Si cet outil importé des États-Unis et d'Italie peut s'avérer redoutablement efficace, les textes actuels sont "un frein puissant" à sa généralisation en France, écrit Bruno Sturlèse, président de la Commission nationale de protection et de réinsertion des repentis, dans un courrier adressé le 9 février aux ministres de la Justice et de l'Intérieur et consulté jeudi par l'AFP.

Créé en 2004 par la loi Perben, ce statut a passé son premier test judiciaire en mars devant les assises d'Aix-en-Provence pour le procès de l'assassinat en bande organisée d'Antoine Nivaggioni en octobre 2010 à Ajaccio.

Le nombre de "programmes" ouverts est confidentiel mais, de source proche du dossier, ils sont toutefois moins d'une dizaine à avoir obtenu la protection de l'État en échange d'informations.

Ce statut, qui vise à lutter contre "le haut du spectre" de la criminalité organisée, "est sous-utilisé", déplore Bruno Sturlèse dans son courrier à Nicole Belloubet et Gérard Collomb. "Plus préoccupantes, sont les lacunes préjudiciables voire incompréhensibles dans le contexte actuel", juge l'avocat général à la Cour de cassation, rappelant que "certaines infractions particulièrement graves" sont exclues du dispositif en vertu de limites légales.

Une personne impliquée dans un acte ayant abouti à la mort ou à l'infirmité permanente d'une victime ne peut ainsi pas prétendre au statut de repenti.

"Nous y travaillons actuellement et la Chancellerie doit rencontrer M. Sturlèse très prochainement", a déclaré à l'AFP le porte-parole du ministère de la Justice, Youssef Badr.

Financé par l'argent du crime confisqué par la justice, ce dispositif "d'exception" permet au repenti, voire aux membres de sa famille, de bénéficier d'une identité d'emprunt, d'une protection policière, d'une aide financière qui diminue au fil des années et d'exemptions ou de remises de peine. Depuis la loi antiterroriste de juin 2016, il a été élargi aux témoins.

Pour en bénéficier, la personne doit consentir à une "certaine mort sociale", "être solide au vu des lourds moyens affectés" et pouvoir donner des informations qui apporteront une "véritable plus-value judiciaire", explique un haut responsable de la lutte contre la criminalité.

C'est le Bureau de protection des repentis (BPR) du Service interministériel d'assistance technique (Siat) qui se charge d'évaluer la fiabilité des informations mais aussi de protéger ces personnes "en danger de mort". "Un service qui n'a rien à envier au +Bureau des légendes+ (série d'espionnage sur les services secrets français, ndlr)", explique une source policière.

- "Bon signal" -

Depuis l'envoi de ce courrier, ce dispositif a passé son épreuve du feu judiciaire "avec brio", estiment des sources proches du dossier.

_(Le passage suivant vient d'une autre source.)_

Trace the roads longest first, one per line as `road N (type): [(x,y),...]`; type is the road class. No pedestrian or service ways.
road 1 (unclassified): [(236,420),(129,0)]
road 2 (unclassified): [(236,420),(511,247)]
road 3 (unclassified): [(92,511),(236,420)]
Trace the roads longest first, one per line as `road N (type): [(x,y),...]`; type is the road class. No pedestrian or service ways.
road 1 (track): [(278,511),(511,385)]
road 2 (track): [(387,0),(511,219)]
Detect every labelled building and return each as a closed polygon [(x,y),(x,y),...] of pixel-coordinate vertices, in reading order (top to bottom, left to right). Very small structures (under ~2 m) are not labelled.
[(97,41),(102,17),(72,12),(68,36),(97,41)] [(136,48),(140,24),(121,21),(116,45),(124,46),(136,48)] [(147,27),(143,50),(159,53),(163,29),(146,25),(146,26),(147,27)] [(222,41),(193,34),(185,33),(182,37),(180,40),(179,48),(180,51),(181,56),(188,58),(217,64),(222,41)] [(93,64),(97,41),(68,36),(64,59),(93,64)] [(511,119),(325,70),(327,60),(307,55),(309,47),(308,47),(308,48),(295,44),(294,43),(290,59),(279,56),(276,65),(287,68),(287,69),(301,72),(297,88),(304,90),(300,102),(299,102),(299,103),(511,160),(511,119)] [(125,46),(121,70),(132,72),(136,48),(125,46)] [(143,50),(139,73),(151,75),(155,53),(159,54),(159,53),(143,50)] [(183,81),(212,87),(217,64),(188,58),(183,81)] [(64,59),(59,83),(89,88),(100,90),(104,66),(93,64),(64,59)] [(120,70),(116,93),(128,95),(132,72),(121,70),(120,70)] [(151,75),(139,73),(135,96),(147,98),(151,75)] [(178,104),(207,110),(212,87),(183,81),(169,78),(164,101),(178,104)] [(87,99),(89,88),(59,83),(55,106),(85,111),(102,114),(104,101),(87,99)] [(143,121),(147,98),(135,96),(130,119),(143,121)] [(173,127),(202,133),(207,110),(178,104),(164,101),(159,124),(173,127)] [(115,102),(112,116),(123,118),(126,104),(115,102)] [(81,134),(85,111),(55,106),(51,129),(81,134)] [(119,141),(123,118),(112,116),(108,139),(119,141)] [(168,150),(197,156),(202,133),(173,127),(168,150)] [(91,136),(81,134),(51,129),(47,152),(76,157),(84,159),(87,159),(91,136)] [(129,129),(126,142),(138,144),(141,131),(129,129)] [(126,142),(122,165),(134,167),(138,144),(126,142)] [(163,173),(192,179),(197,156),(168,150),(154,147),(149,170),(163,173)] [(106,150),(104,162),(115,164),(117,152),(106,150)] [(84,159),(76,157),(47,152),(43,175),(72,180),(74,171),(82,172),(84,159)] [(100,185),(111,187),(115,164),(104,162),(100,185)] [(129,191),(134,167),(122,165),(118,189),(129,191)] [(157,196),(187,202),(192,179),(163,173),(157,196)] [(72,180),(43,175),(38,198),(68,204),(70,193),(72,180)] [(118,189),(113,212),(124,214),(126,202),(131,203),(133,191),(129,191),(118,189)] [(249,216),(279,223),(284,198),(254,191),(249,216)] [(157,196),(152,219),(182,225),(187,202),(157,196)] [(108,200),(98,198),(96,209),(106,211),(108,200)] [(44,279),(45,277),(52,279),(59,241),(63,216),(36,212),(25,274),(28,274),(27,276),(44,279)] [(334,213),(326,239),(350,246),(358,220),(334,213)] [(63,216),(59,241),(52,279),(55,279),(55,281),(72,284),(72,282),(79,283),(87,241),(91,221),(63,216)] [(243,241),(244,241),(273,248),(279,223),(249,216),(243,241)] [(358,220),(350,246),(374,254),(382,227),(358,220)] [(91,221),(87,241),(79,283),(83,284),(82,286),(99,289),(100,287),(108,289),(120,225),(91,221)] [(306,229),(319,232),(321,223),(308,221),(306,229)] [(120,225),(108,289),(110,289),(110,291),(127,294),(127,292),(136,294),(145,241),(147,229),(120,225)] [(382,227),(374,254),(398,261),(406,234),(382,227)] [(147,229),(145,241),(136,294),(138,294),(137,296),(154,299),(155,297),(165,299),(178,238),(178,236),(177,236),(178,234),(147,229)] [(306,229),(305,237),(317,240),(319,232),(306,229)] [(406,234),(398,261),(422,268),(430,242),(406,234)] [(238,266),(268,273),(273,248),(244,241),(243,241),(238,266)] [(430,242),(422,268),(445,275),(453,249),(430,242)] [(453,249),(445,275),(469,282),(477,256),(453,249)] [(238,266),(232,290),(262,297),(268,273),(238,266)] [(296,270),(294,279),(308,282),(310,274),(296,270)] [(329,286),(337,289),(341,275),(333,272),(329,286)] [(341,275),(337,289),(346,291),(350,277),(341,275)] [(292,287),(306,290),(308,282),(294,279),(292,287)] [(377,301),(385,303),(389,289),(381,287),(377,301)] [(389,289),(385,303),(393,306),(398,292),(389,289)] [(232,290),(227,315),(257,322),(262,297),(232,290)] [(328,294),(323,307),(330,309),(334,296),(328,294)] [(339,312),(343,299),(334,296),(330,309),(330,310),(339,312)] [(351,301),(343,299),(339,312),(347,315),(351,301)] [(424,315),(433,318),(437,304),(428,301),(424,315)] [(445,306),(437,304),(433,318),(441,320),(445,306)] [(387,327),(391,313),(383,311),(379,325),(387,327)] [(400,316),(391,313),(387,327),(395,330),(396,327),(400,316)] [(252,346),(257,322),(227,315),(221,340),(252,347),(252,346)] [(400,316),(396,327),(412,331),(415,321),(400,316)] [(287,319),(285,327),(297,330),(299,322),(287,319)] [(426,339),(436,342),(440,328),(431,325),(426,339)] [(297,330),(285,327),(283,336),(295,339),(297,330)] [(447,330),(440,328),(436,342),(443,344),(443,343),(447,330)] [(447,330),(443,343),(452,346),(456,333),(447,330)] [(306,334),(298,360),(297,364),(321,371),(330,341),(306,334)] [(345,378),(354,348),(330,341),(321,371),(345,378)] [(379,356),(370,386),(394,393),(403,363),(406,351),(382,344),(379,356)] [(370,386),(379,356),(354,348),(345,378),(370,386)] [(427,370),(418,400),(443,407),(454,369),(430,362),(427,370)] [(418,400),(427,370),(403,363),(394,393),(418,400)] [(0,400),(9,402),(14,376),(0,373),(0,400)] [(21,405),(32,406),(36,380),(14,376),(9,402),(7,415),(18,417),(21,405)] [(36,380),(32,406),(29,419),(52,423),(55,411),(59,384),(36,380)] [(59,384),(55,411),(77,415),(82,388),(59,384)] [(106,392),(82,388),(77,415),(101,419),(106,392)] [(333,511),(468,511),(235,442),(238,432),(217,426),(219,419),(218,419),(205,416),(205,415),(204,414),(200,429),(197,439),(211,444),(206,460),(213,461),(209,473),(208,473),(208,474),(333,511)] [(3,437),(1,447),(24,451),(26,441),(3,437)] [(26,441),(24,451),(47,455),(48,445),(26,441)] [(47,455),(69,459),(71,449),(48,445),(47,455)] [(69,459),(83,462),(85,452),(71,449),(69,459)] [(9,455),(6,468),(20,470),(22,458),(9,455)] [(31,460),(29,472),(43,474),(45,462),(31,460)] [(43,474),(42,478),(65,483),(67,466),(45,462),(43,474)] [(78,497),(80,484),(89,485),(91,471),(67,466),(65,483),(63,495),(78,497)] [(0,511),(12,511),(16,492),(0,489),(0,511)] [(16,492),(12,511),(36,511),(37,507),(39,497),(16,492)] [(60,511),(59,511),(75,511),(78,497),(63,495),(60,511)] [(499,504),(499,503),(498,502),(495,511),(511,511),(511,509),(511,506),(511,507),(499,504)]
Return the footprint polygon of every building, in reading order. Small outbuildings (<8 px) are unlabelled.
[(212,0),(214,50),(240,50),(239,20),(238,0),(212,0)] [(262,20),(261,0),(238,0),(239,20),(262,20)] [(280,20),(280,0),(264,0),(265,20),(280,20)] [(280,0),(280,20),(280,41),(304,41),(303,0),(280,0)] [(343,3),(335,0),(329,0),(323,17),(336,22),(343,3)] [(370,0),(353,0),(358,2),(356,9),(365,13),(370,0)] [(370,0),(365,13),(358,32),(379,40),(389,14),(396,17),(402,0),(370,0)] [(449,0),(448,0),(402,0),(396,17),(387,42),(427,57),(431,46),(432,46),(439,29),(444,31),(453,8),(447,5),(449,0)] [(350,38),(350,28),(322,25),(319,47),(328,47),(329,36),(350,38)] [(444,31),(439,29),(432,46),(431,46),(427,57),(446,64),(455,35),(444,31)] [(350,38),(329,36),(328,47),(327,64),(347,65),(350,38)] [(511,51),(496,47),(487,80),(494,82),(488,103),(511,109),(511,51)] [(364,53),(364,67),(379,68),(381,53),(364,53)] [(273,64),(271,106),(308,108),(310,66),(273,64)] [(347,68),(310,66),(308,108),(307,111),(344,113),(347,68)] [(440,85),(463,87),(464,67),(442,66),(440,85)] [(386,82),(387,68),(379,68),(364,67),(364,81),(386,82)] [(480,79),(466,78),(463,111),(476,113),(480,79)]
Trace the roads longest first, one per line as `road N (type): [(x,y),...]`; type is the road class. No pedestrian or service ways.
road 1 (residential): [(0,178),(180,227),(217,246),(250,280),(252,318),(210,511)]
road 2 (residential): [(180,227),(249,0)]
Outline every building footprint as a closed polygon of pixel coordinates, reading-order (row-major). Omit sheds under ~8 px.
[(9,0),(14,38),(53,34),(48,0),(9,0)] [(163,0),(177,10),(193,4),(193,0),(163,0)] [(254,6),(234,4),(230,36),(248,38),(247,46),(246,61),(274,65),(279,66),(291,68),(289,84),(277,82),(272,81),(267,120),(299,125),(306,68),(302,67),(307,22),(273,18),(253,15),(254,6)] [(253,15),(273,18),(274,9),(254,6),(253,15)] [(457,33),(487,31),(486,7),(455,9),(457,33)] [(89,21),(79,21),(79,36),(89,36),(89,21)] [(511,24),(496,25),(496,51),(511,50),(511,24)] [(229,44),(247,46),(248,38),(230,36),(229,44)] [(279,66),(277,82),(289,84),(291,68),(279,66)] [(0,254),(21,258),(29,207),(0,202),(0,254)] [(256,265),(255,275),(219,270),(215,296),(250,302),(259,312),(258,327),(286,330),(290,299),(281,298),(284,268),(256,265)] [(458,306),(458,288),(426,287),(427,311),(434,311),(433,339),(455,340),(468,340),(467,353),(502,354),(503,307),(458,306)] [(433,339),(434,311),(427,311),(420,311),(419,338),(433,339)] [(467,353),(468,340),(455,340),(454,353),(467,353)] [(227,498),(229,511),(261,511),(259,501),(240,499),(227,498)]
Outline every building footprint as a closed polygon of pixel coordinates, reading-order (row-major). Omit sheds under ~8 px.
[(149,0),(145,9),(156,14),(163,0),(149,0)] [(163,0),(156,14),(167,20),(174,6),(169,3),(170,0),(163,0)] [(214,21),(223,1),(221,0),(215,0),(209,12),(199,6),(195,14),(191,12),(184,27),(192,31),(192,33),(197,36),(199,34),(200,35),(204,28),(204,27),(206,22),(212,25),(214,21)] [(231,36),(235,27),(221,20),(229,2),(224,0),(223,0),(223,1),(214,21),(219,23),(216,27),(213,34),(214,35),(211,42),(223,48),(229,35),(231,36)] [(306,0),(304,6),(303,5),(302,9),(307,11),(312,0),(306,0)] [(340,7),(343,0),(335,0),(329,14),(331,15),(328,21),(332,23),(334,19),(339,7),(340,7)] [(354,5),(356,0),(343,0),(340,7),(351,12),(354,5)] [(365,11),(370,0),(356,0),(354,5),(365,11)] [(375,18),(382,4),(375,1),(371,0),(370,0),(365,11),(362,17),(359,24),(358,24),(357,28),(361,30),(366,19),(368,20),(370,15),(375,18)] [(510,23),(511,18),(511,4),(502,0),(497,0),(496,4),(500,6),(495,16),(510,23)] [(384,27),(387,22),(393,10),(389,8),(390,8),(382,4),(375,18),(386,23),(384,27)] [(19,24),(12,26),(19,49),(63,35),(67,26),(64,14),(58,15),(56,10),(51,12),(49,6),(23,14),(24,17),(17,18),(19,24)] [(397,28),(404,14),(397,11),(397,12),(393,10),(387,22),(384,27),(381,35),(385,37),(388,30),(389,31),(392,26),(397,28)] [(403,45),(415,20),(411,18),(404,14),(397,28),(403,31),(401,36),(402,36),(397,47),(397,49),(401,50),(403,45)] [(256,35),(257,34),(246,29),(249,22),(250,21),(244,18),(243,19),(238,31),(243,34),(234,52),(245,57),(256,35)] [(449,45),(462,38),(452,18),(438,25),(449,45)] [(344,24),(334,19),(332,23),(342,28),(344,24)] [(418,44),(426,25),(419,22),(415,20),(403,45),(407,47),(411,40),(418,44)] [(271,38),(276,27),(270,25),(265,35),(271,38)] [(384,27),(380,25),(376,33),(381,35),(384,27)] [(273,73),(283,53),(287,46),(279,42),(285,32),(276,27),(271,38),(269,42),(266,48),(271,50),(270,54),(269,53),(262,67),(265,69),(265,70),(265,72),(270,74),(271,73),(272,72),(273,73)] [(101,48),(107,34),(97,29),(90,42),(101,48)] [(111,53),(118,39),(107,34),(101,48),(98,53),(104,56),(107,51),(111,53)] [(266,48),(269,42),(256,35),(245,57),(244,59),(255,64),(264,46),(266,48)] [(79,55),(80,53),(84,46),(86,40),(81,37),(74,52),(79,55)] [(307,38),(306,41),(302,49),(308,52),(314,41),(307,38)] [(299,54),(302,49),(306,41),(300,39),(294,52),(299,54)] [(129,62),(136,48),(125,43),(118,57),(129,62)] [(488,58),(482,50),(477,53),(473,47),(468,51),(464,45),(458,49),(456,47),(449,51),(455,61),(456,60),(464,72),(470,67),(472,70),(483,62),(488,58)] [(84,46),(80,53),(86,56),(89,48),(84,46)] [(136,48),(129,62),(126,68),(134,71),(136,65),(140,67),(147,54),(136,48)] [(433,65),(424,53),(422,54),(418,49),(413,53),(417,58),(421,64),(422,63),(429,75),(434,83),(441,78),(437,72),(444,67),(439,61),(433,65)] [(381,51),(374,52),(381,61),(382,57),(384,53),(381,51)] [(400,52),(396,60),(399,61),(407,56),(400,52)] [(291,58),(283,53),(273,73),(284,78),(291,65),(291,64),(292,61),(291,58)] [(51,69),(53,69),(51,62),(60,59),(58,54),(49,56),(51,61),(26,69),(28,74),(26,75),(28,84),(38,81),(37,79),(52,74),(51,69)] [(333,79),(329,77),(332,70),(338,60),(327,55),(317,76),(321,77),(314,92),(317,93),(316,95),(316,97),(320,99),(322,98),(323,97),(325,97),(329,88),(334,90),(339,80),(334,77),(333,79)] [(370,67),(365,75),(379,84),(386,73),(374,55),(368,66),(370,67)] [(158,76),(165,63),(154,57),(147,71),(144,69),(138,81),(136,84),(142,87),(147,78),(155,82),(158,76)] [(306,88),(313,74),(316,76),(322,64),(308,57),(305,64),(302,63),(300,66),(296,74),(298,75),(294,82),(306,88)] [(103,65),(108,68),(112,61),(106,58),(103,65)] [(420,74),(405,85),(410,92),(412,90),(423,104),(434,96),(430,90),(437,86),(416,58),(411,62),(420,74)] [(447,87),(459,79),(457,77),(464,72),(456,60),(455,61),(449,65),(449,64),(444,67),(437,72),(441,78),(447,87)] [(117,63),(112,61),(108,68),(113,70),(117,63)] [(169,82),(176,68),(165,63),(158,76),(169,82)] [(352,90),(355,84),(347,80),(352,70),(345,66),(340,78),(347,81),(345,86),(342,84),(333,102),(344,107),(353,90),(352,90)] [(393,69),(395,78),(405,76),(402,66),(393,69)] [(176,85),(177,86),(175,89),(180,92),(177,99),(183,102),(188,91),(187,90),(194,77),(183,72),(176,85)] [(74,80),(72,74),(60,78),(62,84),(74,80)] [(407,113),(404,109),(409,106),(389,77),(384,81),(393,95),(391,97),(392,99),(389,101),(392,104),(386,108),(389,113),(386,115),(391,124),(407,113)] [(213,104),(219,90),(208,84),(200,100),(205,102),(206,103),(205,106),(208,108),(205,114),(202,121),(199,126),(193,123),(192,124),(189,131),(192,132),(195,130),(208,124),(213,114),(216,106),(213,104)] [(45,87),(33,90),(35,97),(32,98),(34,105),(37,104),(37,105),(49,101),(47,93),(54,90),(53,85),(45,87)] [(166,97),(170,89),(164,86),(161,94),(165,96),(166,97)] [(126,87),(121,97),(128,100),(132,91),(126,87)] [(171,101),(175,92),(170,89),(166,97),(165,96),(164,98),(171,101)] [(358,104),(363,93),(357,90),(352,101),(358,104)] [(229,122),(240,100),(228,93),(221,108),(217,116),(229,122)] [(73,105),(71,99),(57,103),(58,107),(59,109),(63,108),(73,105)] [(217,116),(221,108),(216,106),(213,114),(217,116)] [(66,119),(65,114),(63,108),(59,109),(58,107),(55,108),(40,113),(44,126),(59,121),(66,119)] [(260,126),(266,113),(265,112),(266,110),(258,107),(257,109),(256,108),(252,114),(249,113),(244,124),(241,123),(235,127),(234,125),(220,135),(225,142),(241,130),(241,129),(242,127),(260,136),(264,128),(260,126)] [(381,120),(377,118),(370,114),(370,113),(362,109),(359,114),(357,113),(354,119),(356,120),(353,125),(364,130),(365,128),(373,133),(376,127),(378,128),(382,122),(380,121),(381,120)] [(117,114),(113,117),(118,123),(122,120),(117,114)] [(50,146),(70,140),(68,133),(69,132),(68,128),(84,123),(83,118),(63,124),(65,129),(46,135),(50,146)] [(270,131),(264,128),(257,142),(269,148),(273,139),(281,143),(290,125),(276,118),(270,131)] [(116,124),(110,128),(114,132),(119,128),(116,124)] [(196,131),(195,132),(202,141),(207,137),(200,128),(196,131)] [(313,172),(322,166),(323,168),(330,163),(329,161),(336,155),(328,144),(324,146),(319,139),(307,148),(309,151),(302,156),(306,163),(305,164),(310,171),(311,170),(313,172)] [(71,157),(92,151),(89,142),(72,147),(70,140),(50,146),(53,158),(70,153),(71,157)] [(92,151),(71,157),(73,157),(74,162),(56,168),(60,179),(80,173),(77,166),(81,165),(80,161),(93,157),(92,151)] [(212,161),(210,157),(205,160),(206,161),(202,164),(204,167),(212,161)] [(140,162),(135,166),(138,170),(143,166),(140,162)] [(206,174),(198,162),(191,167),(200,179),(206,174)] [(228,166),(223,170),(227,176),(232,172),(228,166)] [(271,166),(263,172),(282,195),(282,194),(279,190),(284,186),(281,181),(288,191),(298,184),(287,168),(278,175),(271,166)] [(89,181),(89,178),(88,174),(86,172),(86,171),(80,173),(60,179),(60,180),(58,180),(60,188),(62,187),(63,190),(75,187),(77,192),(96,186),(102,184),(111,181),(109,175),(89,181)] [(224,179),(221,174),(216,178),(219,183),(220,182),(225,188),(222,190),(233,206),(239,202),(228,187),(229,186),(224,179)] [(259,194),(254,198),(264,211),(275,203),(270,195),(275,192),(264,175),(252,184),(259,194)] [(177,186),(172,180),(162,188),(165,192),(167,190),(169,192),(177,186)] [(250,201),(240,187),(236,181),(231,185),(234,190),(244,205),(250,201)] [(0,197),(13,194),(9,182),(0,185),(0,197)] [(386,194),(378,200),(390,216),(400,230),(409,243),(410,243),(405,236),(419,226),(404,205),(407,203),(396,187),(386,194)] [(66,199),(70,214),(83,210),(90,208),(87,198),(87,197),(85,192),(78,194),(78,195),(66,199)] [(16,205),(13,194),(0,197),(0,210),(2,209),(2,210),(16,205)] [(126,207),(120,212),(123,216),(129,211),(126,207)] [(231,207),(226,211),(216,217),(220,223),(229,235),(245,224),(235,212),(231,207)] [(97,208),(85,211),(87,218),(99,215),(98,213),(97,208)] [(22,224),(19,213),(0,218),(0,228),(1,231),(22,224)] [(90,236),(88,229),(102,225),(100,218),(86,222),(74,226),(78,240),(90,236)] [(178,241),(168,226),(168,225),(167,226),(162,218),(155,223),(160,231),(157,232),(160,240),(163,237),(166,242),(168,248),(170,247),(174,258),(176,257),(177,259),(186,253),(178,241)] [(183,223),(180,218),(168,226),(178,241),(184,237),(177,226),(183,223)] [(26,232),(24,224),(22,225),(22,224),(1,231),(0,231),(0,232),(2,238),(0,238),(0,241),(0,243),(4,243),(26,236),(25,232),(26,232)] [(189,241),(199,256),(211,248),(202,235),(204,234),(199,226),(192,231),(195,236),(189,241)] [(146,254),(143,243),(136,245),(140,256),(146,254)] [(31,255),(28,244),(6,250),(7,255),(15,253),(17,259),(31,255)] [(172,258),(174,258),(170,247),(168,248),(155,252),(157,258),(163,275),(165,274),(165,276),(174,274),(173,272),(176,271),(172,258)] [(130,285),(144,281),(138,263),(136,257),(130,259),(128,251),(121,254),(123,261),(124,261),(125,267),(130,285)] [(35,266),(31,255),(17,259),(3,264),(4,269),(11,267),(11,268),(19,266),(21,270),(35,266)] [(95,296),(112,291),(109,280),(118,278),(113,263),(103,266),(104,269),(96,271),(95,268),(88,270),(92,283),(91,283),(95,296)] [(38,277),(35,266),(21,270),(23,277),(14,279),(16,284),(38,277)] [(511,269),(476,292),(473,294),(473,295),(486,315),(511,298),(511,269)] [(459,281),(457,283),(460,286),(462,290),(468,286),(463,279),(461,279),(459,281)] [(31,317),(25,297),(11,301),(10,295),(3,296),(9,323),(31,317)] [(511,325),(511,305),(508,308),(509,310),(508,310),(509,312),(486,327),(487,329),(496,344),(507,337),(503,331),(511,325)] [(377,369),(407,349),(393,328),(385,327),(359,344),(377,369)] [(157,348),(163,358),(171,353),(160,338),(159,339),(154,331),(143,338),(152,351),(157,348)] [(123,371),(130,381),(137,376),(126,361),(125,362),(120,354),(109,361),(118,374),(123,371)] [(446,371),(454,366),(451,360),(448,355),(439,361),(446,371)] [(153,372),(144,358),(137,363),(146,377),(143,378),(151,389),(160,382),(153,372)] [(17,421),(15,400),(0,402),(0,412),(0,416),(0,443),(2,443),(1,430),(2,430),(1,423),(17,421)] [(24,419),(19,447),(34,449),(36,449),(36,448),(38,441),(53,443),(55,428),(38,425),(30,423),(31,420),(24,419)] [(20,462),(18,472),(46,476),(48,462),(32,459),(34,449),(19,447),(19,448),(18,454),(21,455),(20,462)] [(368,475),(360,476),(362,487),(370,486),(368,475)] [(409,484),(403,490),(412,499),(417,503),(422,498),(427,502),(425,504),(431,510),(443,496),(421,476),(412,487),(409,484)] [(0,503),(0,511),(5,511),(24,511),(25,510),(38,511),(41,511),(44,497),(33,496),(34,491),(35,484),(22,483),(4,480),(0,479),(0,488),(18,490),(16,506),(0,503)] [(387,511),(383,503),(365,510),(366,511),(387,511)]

Le 3 mars, la cour d'assises d'Aix-en-Provence a condamné à trente ans de réclusion criminelle Éric Coppolani pour l'assassinat en bande organisée d'Antoine Nivaggioni en octobre 2010 à Ajaccio, en s'appuyant notamment sur le témoignage du premier repenti français.

Ancienne petite main de cette bande de malfaiteurs, Patrick Giovannoni --qui avait obtenu le statut de repenti dans une autre affaire-- a été condamné à 5 ans de prison avec sursis pour complicité d'assassinat.

"C'est un bon signal envoyé aux praticiens mais aussi aux criminels aspirant à un changement de vie, qui ont la preuve qu'il est possible de survivre en dehors des groupes criminels", estime le haut responsable de la lutte anti-criminalité, convaincu que "ce premier procès va délier les langues".

"Les magistrats qui hésitent à se lancer ont eu la preuve que la parole d'un repenti peut déboucher sur une vérité judiciaire. Le repenti est arrivé vivant au procès, a su résister au choc des assises et a démontré qu'il était sorti de la logique criminelle", se félicite cette source.

Avant d'admettre: "Si le repenti avait été tué avant son procès, c'était tout la crédibilité du programme qui s'effondrait". Il a fallu attendre octobre 2017 pour punir de 5 ans de prison le fait de révéler tout élément permettant l'identification ou la localisation d'un repenti. La peine est portée à 10 ans si cette révélation a pour conséquence la mort de cette personne ou de ses proches.